§ WORK REQUIRED:
What follows are records. Restate all of them word for word.

DATASET RECORDS Block Start

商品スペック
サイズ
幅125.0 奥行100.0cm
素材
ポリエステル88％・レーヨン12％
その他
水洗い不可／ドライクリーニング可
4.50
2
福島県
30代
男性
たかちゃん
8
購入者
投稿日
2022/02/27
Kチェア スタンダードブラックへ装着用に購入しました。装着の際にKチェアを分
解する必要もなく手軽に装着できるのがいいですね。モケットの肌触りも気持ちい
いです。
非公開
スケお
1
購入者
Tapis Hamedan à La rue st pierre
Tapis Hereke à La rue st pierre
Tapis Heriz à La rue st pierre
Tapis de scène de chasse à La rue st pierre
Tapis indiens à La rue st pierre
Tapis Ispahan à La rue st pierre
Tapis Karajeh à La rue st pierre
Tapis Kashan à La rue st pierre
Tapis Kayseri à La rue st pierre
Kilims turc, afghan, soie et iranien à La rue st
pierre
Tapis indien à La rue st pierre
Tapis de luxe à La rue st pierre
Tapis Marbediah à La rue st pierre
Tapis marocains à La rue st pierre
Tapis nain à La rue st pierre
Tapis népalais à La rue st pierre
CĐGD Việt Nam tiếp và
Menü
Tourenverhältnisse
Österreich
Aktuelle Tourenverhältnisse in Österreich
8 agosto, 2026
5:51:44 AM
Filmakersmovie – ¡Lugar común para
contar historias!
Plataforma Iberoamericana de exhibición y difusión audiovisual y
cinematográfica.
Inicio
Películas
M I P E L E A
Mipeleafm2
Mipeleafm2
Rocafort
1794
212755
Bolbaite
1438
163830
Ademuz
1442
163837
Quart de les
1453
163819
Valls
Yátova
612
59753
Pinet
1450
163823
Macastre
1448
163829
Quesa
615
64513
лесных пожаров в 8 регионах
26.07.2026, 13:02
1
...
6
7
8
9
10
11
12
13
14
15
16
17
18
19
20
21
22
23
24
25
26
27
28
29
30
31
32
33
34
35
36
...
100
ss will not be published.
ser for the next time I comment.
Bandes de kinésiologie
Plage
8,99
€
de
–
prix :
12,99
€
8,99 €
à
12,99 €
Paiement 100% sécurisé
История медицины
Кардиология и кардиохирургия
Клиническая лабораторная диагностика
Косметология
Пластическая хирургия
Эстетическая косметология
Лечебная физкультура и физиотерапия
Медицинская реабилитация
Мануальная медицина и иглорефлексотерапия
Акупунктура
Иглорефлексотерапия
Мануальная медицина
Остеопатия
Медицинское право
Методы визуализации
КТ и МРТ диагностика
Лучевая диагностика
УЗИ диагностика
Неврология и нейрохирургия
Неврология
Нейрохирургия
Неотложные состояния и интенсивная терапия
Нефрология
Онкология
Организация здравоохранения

DATASET RECORDS Block End

§ ANSWER AREA:
商品スペック
サイズ
幅125.0 奥行100.0cm
素材
ポリエステル88％・レーヨン12％
その他
水洗い不可／ドライクリーニング可
4.50
2
福島県
30代
男性
たかちゃん
8
購入者
投稿日
2022/02/27
Kチェア スタンダードブラックへ装着用に購入しました。装着の際にKチェアを分
解する必要もなく手軽に装着できるのがいいですね。モケットの肌触りも気持ちい
いです。
非公開
スケお
1
購入者
Tapis Hamedan à La rue st pierre
Tapis Hereke à La rue st pierre
Tapis Heriz à La rue st pierre
Tapis de scène de chasse à La rue st pierre
Tapis indiens à La rue st pierre
Tapis Ispahan à La rue st pierre
Tapis Karajeh à La rue st pierre
Tapis Kashan à La rue st pierre
Tapis Kayseri à La rue st pierre
Kilims turc, afghan, soie et iranien à La rue st
pierre
Tapis indien à La rue st pierre
Tapis de luxe à La rue st pierre
Tapis Marbediah à La rue st pierre
Tapis marocains à La rue st pierre
Tapis nain à La rue st pierre
Tapis népalais à La rue st pierre
CĐGD Việt Nam tiếp và
Menü
Tourenverhältnisse
Österreich
Aktuelle Tourenverhältnisse in Österreich
8 agosto, 2026
5:51:44 AM
Filmakersmovie – ¡Lugar común para
contar historias!
Plataforma Iberoamericana de exhibición y difusión audiovisual y
cinematográfica.
Inicio
Películas
M I P E L E A
Mipeleafm2
Mipeleafm2
Rocafort
1794
212755
Bolbaite
1438
163830
Ademuz
1442
163837
Quart de les
1453
163819
Valls
Yátova
612
59753
Pinet
1450
163823
Macastre
1448
163829
Quesa
615
64513
лесных пожаров в 8 регионах
26.07.2026, 13:02
1
...
6
7
8
9
10
11
12
13
14
15
16
17
18
19
20
21
22
23
24
25
26
27
28
29
30
31
32
33
34
35
36
...
100
ss will not be published.
ser for the next time I comment.
Bandes de kinésiologie
Plage
8,99
€
de
–
prix :
12,99
€
8,99 €
à
12,99 €
Paiement 100% sécurisé
История медицины
Кардиология и кардиохирургия
Клиническая лабораторная диагностика
Косметология
Пластическая хирургия
Эстетическая косметология
Лечебная физкультура и физиотерапия
Медицинская реабилитация
Мануальная медицина и иглорефлексотерапия
Акупунктура
Иглорефлексотерапия
Мануальная медицина
Остеопатия
Медицинское право
Методы визуализации
КТ и МРТ диагностика
Лучевая диагностика
УЗИ диагностика
Неврология и нейрохирургия
Неврология
Нейрохирургия
Неотложные состояния и интенсивная терапия
Нефрология
Онкология
Организация здравоохранения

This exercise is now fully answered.